Escobar was wanted for the killing of a justice minister, a presidential candidate and a crusading anti-drug newspaper editor; for masterminding the midair bombing of a Colombian jetliner in 1989 that killed 110 people, including two American citizens, and for shipping tons of cocaine to the United States and Europe.
He had been on the run for 16 months. On July 22, 1992, he and nine of the top lieutenants in his billion-dollar narcotics empire fled authorities who were trying to transfer them to a regular jail from a luxury prison outside the industrial city of Medellin--a prison that Escobar himself had designed and for which he had handpicked the guards.
Escobar had turned himself in to Colombian authorities on June 19, 1991, under a special plea-bargaining program designed by the government of President Cesar Gaviria to bring an end to a ferocious war between the state and the country’s drug traffickers. Over the previous five years, tens of thousands of people had been killed in that conflict, including judges, journalists, leftist leaders and four presidential candidates.
The compound that housed Escobar after his surrender contained a soccer field, a gymnasium, a color television, a cellular phone and a computer that he used to continue running his drug business.
The Colombian press feasted on the details of Escobar’s life in prison, and after his escape the popularity of Gaviria went into a free fall, dropping from a 79% approval rating in January, 1992, to 22% in January, 1993. But polls conducted less than two weeks ago gave him an approval rating of 46%.

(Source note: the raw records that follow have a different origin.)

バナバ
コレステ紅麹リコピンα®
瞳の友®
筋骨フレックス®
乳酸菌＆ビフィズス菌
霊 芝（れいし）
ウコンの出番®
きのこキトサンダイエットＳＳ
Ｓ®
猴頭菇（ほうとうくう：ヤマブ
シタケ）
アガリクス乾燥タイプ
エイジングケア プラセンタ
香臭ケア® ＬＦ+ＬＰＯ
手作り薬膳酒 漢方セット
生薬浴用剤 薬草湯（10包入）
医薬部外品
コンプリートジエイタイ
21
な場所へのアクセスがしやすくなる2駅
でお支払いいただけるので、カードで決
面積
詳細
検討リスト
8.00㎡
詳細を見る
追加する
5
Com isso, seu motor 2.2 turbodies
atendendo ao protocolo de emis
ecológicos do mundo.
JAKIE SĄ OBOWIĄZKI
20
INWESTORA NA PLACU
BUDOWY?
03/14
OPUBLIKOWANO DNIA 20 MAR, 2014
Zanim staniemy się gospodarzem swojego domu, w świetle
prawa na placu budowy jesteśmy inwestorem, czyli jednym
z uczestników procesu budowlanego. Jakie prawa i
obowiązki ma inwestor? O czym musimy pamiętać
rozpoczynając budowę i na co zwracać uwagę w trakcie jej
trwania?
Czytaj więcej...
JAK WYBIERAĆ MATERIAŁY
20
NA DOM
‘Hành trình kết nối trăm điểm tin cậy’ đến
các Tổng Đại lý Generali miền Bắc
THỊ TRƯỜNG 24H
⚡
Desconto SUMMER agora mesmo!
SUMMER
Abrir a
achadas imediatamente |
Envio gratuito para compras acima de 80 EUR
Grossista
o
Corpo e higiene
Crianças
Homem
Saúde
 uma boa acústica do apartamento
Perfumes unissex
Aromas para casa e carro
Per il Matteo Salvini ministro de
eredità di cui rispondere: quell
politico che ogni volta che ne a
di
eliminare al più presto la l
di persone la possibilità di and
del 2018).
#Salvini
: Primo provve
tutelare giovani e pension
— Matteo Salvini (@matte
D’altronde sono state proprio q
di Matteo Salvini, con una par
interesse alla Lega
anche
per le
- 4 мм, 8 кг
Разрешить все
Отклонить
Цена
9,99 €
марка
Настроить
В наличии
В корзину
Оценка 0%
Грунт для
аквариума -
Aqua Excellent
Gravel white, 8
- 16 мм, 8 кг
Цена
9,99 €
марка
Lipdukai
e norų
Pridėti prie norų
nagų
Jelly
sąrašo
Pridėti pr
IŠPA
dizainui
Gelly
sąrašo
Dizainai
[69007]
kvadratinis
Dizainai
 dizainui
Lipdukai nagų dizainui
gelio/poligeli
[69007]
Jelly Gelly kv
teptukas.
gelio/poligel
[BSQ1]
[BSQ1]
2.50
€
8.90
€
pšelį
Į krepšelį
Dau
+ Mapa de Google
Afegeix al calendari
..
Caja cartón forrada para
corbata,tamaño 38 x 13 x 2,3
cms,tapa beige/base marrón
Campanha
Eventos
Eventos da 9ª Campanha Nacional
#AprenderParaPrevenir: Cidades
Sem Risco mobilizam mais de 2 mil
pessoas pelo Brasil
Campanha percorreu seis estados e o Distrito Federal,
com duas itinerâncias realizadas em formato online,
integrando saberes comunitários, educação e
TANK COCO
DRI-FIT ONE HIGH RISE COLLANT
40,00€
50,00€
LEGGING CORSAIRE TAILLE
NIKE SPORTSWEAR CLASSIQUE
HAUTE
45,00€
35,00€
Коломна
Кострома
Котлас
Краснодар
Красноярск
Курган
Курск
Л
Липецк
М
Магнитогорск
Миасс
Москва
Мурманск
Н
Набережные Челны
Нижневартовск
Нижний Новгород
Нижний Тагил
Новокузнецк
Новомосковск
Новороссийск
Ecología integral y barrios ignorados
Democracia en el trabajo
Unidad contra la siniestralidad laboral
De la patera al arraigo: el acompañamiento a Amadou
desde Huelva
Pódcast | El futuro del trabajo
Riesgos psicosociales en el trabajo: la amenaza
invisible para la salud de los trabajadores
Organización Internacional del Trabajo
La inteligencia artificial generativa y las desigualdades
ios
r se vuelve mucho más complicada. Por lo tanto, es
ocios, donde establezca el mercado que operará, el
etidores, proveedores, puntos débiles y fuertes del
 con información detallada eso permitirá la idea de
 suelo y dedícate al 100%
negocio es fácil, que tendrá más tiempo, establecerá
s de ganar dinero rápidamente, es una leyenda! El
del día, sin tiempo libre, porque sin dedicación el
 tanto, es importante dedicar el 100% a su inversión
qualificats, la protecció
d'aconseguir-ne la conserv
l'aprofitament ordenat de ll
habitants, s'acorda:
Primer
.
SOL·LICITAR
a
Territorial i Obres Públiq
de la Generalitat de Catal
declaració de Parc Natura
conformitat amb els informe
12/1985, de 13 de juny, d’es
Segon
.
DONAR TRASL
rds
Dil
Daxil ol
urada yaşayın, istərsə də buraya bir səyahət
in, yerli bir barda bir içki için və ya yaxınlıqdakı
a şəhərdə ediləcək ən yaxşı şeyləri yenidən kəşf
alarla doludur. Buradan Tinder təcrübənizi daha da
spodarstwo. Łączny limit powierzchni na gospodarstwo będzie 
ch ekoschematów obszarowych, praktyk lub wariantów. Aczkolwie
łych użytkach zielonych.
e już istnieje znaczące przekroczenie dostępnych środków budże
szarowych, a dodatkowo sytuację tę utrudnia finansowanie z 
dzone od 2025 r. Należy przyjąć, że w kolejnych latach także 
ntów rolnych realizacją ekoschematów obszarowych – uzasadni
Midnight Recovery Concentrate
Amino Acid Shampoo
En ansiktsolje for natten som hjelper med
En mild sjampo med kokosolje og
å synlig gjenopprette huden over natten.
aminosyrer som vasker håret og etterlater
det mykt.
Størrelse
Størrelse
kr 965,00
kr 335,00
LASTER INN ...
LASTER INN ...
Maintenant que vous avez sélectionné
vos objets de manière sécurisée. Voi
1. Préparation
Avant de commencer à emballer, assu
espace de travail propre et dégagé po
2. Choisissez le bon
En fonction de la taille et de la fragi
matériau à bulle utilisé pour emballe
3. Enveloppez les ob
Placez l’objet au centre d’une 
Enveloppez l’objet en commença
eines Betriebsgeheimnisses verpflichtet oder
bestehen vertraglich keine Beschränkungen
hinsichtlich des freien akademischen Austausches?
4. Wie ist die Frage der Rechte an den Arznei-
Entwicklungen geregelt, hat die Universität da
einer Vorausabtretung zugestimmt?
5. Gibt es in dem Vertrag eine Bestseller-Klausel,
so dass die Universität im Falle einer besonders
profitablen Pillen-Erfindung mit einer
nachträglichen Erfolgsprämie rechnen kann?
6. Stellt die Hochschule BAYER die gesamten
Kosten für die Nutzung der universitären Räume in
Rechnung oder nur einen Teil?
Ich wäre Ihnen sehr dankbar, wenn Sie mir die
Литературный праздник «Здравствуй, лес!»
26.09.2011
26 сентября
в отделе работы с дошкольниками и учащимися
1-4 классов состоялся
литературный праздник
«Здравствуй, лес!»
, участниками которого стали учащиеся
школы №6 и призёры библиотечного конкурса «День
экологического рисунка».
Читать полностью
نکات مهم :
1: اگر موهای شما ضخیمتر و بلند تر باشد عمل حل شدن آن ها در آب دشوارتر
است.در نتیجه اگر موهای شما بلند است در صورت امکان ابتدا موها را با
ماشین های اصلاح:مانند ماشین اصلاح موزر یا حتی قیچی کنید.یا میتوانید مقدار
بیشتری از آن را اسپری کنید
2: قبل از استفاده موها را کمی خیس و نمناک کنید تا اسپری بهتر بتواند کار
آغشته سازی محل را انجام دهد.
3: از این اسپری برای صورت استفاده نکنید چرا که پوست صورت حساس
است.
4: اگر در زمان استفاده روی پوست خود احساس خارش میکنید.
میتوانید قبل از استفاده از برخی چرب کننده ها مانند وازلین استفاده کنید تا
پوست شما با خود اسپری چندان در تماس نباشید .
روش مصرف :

Many critics argue that during his time on the run, Escobar faced more pressure from a group of drug traffickers who had defected from his organization and from the Cali cartel than he faced from the government. His enemies formed an organization called “People Persecuted by Pablo Escobar” (PEPES) and launched a wave of ruthless attacks on Escobar’s associates and family, killing several of his lawyers and drug traffickers.
The pressure was so great that Escobar offered to turn himself in again on March 3 if the U.S. Embassy would guarantee protection to his family. The U.S. Embassy in Bogota refused the request.
Escobar’s wife and children sought refuge in Germany last week but were sent back to Colombia. They are reported to be staying under government guard at the Tequendama luxury hotel in Bogota.
During the 16 months when the drug lord was a fugitive, security forces found his various houses, complete with secret rooms and passageways, but Escobar always vanished before security forces could find him. Sometimes his bed was still warm.
By the end of March, the bulk of the Medellin cartel had been destroyed in nearly 10,000 raids and by the killing of 80 cartel members by security forces. Escobar’s days seemed numbered. But the failure of the police and army to capture him led to speculation here about corruption in the ranks.
Observers here regard Escobar largely as a symbol of Colombia’s inability to stem the spiral of drug-related violence. Journalist Antonio Caballero wrote in a column in the magazine Semana before Escobar died that even if the police managed to put an end to his activities, nothing would change. “The assassinations, the bribes, the violence and the corruption will continue, because the business (drug trafficking) will continue,” he said.
“The only novelty,” he added, “is that with Pablo Escobar dead there will be no one to blame for everything that happens.”
Escobar’s funeral is scheduled to be held today in Medellin.